I’ve been working since my son was born; I’m also the primary earner in my marriage.
My son, now five, is thriving. I’m not.
I still filter everything through the lens of my shortcomings, the tally of meals missed and other failures.
But he’s not. He’s a happy, independent little guy.
Last month, my son was on a class trip at Carnegie Hall. It happened that I had a TV shoot a few blocks away. When I was free, I raced over. He was thrilled to see me.
But after I hugged him and chatted with him a bit, he wanted to get back to his friends. “Bye, Mama,” my son said cheerfully.
He does miss me—but that doesn’t mean he feels he’s missing something.

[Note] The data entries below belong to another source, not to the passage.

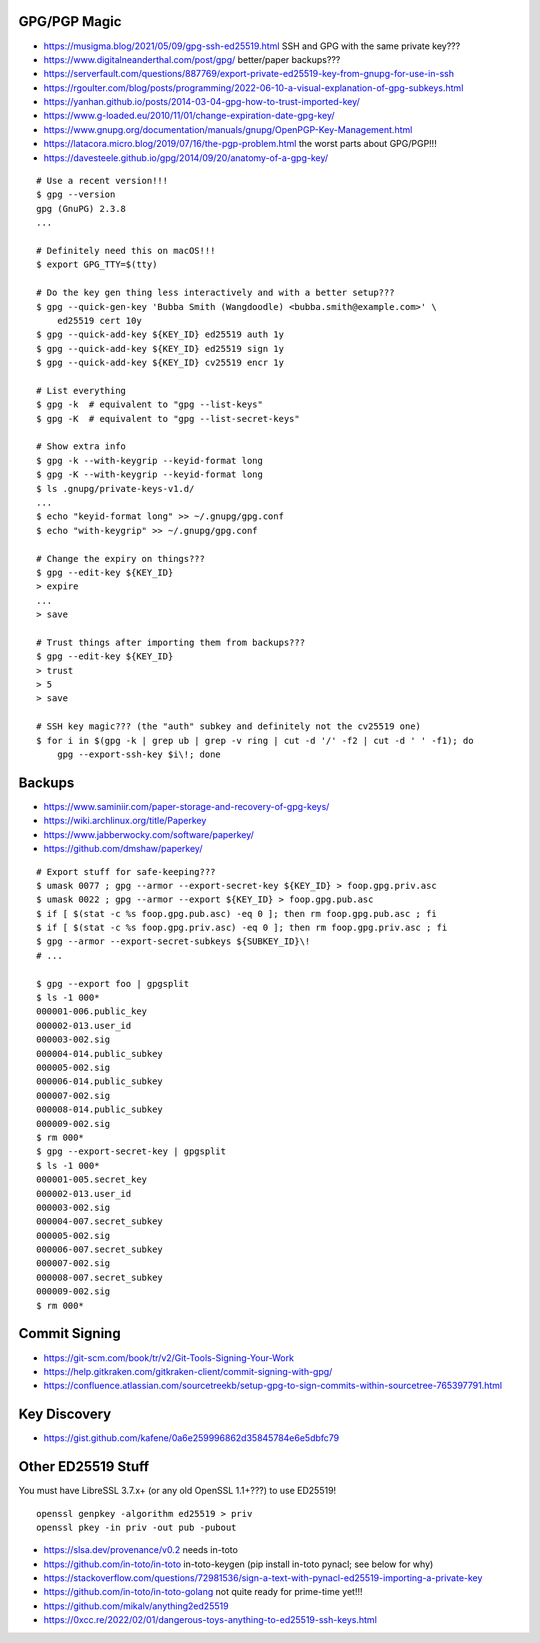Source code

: GPG/PGP Magic
-------------

* https://musigma.blog/2021/05/09/gpg-ssh-ed25519.html  SSH and GPG with the same private key???
* https://www.digitalneanderthal.com/post/gpg/  better/paper backups???
* https://serverfault.com/questions/887769/export-private-ed25519-key-from-gnupg-for-use-in-ssh
* https://rgoulter.com/blog/posts/programming/2022-06-10-a-visual-explanation-of-gpg-subkeys.html
* https://yanhan.github.io/posts/2014-03-04-gpg-how-to-trust-imported-key/
* https://www.g-loaded.eu/2010/11/01/change-expiration-date-gpg-key/
* https://www.gnupg.org/documentation/manuals/gnupg/OpenPGP-Key-Management.html
* https://latacora.micro.blog/2019/07/16/the-pgp-problem.html  the worst parts about GPG/PGP!!!
* https://davesteele.github.io/gpg/2014/09/20/anatomy-of-a-gpg-key/

::

    # Use a recent version!!!
    $ gpg --version
    gpg (GnuPG) 2.3.8
    ...

    # Definitely need this on macOS!!!
    $ export GPG_TTY=$(tty)

    # Do the key gen thing less interactively and with a better setup???
    $ gpg --quick-gen-key 'Bubba Smith (Wangdoodle) <bubba.smith@example.com>' \
        ed25519 cert 10y
    $ gpg --quick-add-key ${KEY_ID} ed25519 auth 1y
    $ gpg --quick-add-key ${KEY_ID} ed25519 sign 1y
    $ gpg --quick-add-key ${KEY_ID} cv25519 encr 1y

    # List everything
    $ gpg -k  # equivalent to "gpg --list-keys"
    $ gpg -K  # equivalent to "gpg --list-secret-keys"

    # Show extra info
    $ gpg -k --with-keygrip --keyid-format long
    $ gpg -K --with-keygrip --keyid-format long
    $ ls .gnupg/private-keys-v1.d/
    ...
    $ echo "keyid-format long" >> ~/.gnupg/gpg.conf
    $ echo "with-keygrip" >> ~/.gnupg/gpg.conf

    # Change the expiry on things???
    $ gpg --edit-key ${KEY_ID}
    > expire
    ...
    > save

    # Trust things after importing them from backups???
    $ gpg --edit-key ${KEY_ID}
    > trust
    > 5
    > save

    # SSH key magic??? (the "auth" subkey and definitely not the cv25519 one)
    $ for i in $(gpg -k | grep ub | grep -v ring | cut -d '/' -f2 | cut -d ' ' -f1); do
        gpg --export-ssh-key $i\!; done


Backups
-------

* https://www.saminiir.com/paper-storage-and-recovery-of-gpg-keys/
* https://wiki.archlinux.org/title/Paperkey
* https://www.jabberwocky.com/software/paperkey/
* https://github.com/dmshaw/paperkey/

::

    # Export stuff for safe-keeping???
    $ umask 0077 ; gpg --armor --export-secret-key ${KEY_ID} > foop.gpg.priv.asc
    $ umask 0022 ; gpg --armor --export ${KEY_ID} > foop.gpg.pub.asc
    $ if [ $(stat -c %s foop.gpg.pub.asc) -eq 0 ]; then rm foop.gpg.pub.asc ; fi
    $ if [ $(stat -c %s foop.gpg.priv.asc) -eq 0 ]; then rm foop.gpg.priv.asc ; fi
    $ gpg --armor --export-secret-subkeys ${SUBKEY_ID}\!
    # ...

    $ gpg --export foo | gpgsplit
    $ ls -1 000*
    000001-006.public_key
    000002-013.user_id
    000003-002.sig
    000004-014.public_subkey
    000005-002.sig
    000006-014.public_subkey
    000007-002.sig
    000008-014.public_subkey
    000009-002.sig
    $ rm 000*
    $ gpg --export-secret-key | gpgsplit
    $ ls -1 000*
    000001-005.secret_key
    000002-013.user_id
    000003-002.sig
    000004-007.secret_subkey
    000005-002.sig
    000006-007.secret_subkey
    000007-002.sig
    000008-007.secret_subkey
    000009-002.sig
    $ rm 000*


Commit Signing
--------------

* https://git-scm.com/book/tr/v2/Git-Tools-Signing-Your-Work
* https://help.gitkraken.com/gitkraken-client/commit-signing-with-gpg/
* https://confluence.atlassian.com/sourcetreekb/setup-gpg-to-sign-commits-within-sourcetree-765397791.html


Key Discovery
-------------

* https://gist.github.com/kafene/0a6e259996862d35845784e6e5dbfc79


Other ED25519 Stuff
-------------------

You must have LibreSSL 3.7.x+ (or any old OpenSSL 1.1+???) to use ED25519!

::

    openssl genpkey -algorithm ed25519 > priv
    openssl pkey -in priv -out pub -pubout

* https://slsa.dev/provenance/v0.2  needs in-toto
* https://github.com/in-toto/in-toto  in-toto-keygen (pip install in-toto pynacl;  see below for why)
* https://stackoverflow.com/questions/72981536/sign-a-text-with-pynacl-ed25519-importing-a-private-key
* https://github.com/in-toto/in-toto-golang  not quite ready for prime-time yet!!!
* https://github.com/mikalv/anything2ed25519
* https://0xcc.re/2022/02/01/dangerous-toys-anything-to-ed25519-ssh-keys.html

Then why do I? I try to assume the stance of many executive men—men who seem to enjoy a guilt-free pass when it comes to their kids. The guys I know don’t appear to suffer from the belief that if they were around more their kids would be healthier, happier, eat fewer pesticides and eventually attend superior colleges.
But I’ll never have that guilt-free pass—and maybe I don’t want it. My yearning to be a better mom reminds me to be more involved and engaged when I’m with him.
And when I’m not, I’m doing a damn good job at what I do. That may not spell inner peace. But it’s close enough.
Come clean. How do you handle working-mom guilt?